▶ **WHAT YOU NEED TO DO**
Copy out the data in full, keeping each line exactly as it reads.
** SOURCE DATA follows **
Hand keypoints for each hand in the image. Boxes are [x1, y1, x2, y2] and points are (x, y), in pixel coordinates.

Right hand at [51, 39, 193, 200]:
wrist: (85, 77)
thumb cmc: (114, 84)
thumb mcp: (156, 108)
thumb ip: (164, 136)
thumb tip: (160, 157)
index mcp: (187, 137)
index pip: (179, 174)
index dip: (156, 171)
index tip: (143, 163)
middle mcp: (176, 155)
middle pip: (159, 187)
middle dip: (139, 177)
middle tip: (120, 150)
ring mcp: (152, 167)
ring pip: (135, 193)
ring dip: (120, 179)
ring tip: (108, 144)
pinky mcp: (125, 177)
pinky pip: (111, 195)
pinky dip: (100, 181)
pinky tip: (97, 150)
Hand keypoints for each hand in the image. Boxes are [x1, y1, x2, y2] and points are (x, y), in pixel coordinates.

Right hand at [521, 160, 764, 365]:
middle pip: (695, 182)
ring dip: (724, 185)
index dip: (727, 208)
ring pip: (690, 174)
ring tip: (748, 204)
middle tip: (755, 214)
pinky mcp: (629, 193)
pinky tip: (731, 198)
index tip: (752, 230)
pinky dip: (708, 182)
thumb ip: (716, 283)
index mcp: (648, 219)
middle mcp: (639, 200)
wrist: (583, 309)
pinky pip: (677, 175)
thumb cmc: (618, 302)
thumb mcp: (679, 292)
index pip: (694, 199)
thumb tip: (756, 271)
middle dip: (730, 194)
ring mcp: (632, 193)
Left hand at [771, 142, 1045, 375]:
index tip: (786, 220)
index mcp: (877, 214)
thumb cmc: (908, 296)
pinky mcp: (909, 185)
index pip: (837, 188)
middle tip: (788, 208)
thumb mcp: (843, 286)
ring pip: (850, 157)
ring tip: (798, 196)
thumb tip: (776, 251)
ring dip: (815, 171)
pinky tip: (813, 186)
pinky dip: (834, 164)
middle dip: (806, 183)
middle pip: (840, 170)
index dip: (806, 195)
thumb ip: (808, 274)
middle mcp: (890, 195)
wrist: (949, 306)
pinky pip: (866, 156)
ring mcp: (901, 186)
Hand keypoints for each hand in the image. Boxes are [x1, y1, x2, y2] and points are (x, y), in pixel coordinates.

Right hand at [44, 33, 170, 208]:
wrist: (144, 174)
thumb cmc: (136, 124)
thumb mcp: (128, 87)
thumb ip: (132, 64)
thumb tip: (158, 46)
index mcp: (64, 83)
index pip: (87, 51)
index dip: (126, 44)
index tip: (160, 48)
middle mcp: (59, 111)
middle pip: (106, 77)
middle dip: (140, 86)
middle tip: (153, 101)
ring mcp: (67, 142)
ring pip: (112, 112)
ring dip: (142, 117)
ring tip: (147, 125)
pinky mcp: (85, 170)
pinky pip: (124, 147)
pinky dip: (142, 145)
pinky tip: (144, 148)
** End of SOURCE DATA **
▶ **ANSWER TO THIS PROBLEM**
Hand keypoints for each hand in the image. Boxes are [x1, y1, x2, y2] and points are (x, y), in pixel coordinates.

Right hand at [51, 39, 193, 200]:
wrist: (85, 77)
thumb cmc: (114, 84)
thumb mcp: (156, 108)
thumb ip: (164, 136)
thumb tip: (160, 157)
index mcp: (187, 137)
index pip: (179, 174)
index dip: (156, 171)
index tip: (143, 163)
middle mcp: (176, 155)
middle pip: (159, 187)
middle dip: (139, 177)
middle tip: (120, 150)
ring mcp: (152, 167)
ring pip: (135, 193)
ring dip: (120, 179)
ring tip: (108, 144)
pinky mcp: (125, 177)
pinky pip: (111, 195)
pinky dip: (100, 181)
pinky tip: (97, 150)
Hand keypoints for each hand in the image. Boxes are [x1, y1, x2, y2] and points are (x, y), in pixel coordinates.

Right hand at [521, 160, 764, 365]:
middle pip: (695, 182)
ring dip: (724, 185)
index dip: (727, 208)
ring pip: (690, 174)
ring tip: (748, 204)
middle tip: (755, 214)
pinky mcp: (629, 193)
pinky tip: (731, 198)
index tip: (752, 230)
pinky dip: (708, 182)
thumb ip: (716, 283)
index mcp: (648, 219)
middle mcp: (639, 200)
wrist: (583, 309)
pinky pip: (677, 175)
thumb cmc: (618, 302)
thumb mcp: (679, 292)
index pip: (694, 199)
thumb tip: (756, 271)
middle dip: (730, 194)
ring mcp: (632, 193)
Left hand at [771, 142, 1045, 375]:
index tip: (786, 220)
index mcp: (877, 214)
thumb cmc: (908, 296)
pinky mcp: (909, 185)
index pip: (837, 188)
middle tip: (788, 208)
thumb mcp: (843, 286)
ring pip: (850, 157)
ring tip: (798, 196)
thumb tip: (776, 251)
ring dip: (815, 171)
pinky tip: (813, 186)
pinky dip: (834, 164)
middle dip: (806, 183)
middle pip: (840, 170)
index dip: (806, 195)
thumb ip: (808, 274)
middle mcp: (890, 195)
wrist: (949, 306)
pinky pip: (866, 156)
ring mcp: (901, 186)
Hand keypoints for each hand in the image. Boxes are [x1, y1, x2, y2] and points are (x, y), in pixel coordinates.

Right hand at [44, 33, 170, 208]:
wrist: (144, 174)
thumb cmc: (136, 124)
thumb mcp: (128, 87)
thumb ip: (132, 64)
thumb tip: (158, 46)
index mcp: (64, 83)
index pip: (87, 51)
index dip: (126, 44)
index tip: (160, 48)
middle mcp: (59, 111)
middle pip: (106, 77)
middle dip: (140, 86)
middle tip: (153, 101)
ring mcp: (67, 142)
ring pip: (112, 112)
ring dip: (142, 117)
ring tip: (147, 125)
pinky mcp: (85, 170)
pinky pip: (124, 147)
pinky dip: (142, 145)
pinky tip: (144, 148)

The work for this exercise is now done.